(Instruction)
Report every line in the material below that contains the word "series", copying each such line in full.

(Data supplied)
────

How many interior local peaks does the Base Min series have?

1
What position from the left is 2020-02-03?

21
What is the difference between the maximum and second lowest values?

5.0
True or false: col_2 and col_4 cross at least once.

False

────

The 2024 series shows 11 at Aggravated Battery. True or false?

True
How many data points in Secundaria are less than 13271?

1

────

(Answer for this exercise)
How many interior local peaks does the Base Min series have?
The 2024 series shows 11 at Aggravated Battery. True or false?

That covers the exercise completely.